* _EXCERPTED PASSAGE_:
══════════

Bexlosteride

Clinical data
- Other names: LY 300502
- Routes of administration: Oral
- ATC code: none;

Legal status
- Legal status: In general: uncontrolled;

Identifiers
- IUPAC name (4aR,10bR)-8-Chloro-4-methyl-1,4,4a,5,6,10b-hexahydrobenzo[f]quinolin-3(2H)-one;
- CAS Number: 148905-78-6;
- PubChem CID: 166562;
- ChemSpider: 145762;
- UNII: 36X732P4P0;
- ChEMBL: ChEMBL24955;

Chemical and physical data
- Formula: C_{14}H_{16}ClNO
- Molar mass: 249.74 g·mol^{−1}
- 3D model (JSmol): Interactive image;
- SMILES CN1[C@@H]2CCc3cc(ccc3[C@H]2CCC1=O)Cl;
- InChI InChI=1S/C14H16ClNO/c1-16-13-6-2-9-8-10(15)3-4-11(9)12(13)5-7-14(16)17/h3-4,8,12-13H,2,5-7H2,1H3/t12-,13-/m1/s1; Key:WQBIOEFDDDEARX-CHWSQXEVSA-N;

= Bexlosteride =

Chemical compound

Bexlosteride is a potent and noncompetitive inhibitor of the enzyme 5α-reductase related to finasteride and dutasteride. It is selective for the type I isoform of the enzyme. It advanced to Phase III clinical trials, but development was halted at that stage, and it was never marketed.

==Synthesis==
The synthesis of Bexlosteride has been reported in the literature.

══════════

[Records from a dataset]
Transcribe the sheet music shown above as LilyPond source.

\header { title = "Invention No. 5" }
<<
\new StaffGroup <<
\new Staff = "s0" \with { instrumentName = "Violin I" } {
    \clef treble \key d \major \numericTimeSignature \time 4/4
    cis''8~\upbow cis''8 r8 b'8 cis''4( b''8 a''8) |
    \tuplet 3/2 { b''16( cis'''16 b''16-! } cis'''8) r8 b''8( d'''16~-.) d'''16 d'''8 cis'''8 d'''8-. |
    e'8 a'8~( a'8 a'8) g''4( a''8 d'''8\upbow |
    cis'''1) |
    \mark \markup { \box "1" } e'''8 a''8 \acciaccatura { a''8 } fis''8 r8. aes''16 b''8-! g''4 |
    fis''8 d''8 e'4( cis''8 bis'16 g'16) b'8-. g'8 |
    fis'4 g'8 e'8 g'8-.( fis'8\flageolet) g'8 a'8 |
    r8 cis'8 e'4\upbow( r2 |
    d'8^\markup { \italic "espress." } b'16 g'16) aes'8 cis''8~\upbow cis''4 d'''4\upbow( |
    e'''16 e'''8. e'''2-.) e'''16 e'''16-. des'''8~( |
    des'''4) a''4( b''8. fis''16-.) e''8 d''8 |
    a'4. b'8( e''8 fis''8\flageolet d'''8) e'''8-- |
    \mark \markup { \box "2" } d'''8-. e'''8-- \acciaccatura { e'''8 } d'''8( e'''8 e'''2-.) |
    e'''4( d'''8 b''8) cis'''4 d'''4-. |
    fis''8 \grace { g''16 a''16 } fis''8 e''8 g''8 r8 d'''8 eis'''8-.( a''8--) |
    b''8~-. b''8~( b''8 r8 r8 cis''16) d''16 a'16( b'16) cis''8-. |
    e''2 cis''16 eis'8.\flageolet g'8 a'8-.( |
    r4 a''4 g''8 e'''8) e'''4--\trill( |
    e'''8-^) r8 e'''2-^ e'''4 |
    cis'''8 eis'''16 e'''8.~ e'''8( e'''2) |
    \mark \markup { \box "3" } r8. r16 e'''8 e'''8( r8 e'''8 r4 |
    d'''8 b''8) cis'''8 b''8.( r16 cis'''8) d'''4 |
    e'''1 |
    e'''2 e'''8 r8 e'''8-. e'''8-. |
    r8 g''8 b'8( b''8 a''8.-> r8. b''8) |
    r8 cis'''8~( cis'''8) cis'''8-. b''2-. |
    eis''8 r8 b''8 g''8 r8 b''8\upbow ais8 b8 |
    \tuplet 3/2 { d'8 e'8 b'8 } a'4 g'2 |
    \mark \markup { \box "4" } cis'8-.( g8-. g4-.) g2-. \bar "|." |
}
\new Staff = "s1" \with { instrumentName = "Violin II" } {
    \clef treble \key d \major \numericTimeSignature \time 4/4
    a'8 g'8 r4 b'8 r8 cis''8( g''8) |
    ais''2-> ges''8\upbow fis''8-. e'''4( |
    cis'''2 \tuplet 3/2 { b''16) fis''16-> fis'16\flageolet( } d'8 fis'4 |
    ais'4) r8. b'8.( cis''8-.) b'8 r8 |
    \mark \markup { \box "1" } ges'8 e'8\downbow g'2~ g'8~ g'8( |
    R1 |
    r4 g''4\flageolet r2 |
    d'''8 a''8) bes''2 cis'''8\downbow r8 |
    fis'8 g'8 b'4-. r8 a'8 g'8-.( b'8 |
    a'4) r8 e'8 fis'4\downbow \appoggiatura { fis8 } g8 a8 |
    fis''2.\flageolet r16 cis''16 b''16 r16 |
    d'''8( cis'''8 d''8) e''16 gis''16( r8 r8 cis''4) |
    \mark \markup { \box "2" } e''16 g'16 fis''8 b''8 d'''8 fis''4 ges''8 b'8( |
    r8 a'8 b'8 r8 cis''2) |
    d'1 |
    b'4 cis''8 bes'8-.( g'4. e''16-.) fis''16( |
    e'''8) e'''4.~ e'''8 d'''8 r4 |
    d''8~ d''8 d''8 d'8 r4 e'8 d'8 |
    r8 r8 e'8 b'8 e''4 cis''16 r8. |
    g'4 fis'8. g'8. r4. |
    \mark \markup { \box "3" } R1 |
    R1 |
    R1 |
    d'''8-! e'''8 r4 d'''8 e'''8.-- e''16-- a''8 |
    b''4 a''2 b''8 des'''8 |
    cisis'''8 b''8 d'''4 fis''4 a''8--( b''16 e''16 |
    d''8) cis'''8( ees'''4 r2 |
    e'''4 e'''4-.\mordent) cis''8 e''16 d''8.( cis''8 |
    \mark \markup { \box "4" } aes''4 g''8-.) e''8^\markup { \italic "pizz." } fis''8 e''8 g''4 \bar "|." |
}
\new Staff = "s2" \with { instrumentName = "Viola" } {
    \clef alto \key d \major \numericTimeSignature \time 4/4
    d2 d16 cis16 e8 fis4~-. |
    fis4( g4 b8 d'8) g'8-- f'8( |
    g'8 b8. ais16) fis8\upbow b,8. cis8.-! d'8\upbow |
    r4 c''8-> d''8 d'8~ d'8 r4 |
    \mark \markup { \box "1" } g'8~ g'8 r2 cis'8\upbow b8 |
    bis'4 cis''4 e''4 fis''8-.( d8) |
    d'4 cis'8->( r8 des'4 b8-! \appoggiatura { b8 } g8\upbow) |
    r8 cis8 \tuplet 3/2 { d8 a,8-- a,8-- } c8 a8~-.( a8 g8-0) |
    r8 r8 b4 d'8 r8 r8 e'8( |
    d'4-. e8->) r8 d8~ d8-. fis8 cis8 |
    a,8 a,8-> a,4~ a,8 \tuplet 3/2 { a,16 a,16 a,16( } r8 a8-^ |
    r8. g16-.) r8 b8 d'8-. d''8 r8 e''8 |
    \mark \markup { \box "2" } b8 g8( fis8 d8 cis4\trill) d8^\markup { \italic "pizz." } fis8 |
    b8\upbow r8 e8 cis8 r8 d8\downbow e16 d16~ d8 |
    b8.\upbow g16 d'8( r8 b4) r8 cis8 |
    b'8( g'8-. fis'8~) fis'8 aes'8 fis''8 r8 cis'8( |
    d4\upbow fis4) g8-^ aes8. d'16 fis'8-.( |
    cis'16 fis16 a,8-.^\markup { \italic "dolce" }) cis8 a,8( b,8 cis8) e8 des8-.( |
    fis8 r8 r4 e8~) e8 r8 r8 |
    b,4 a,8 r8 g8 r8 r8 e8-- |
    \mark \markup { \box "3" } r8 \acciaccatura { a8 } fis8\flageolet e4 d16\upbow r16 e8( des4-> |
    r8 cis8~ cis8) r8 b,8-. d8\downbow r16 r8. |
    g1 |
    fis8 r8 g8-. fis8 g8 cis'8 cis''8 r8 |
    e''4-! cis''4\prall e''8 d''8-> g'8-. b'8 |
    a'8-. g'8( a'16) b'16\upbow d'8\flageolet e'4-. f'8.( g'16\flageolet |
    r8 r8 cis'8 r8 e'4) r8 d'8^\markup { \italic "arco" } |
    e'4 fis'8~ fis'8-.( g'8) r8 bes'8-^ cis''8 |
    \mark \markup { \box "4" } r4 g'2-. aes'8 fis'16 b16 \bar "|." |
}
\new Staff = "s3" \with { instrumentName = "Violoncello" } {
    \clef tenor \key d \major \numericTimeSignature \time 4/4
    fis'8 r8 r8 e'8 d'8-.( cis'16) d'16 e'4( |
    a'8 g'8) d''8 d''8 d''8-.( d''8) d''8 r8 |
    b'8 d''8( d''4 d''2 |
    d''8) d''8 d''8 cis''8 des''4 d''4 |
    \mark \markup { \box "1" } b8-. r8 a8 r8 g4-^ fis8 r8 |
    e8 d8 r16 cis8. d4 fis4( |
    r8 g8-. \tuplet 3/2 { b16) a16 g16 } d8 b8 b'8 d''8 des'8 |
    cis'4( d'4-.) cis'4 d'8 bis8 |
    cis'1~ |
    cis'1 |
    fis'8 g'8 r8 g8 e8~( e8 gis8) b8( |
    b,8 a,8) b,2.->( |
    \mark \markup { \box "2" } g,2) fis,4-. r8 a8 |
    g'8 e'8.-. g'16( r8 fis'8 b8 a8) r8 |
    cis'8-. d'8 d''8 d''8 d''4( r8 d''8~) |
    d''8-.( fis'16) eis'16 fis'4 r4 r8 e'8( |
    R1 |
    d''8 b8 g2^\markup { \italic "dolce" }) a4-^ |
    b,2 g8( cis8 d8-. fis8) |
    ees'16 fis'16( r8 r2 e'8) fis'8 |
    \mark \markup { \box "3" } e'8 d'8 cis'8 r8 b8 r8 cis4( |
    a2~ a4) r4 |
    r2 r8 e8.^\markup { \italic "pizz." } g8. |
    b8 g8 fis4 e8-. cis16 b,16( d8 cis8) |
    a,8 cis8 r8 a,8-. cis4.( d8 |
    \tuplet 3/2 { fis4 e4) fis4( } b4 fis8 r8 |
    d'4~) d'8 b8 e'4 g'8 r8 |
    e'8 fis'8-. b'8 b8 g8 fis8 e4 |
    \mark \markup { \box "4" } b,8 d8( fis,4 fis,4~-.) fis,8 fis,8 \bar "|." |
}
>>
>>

══════════

* _WORK ITEM_:
According to the bexlosteride article, at what stage of clinical trials was development of the drug halted?

* _TASK RESPONSE_:
Phase III.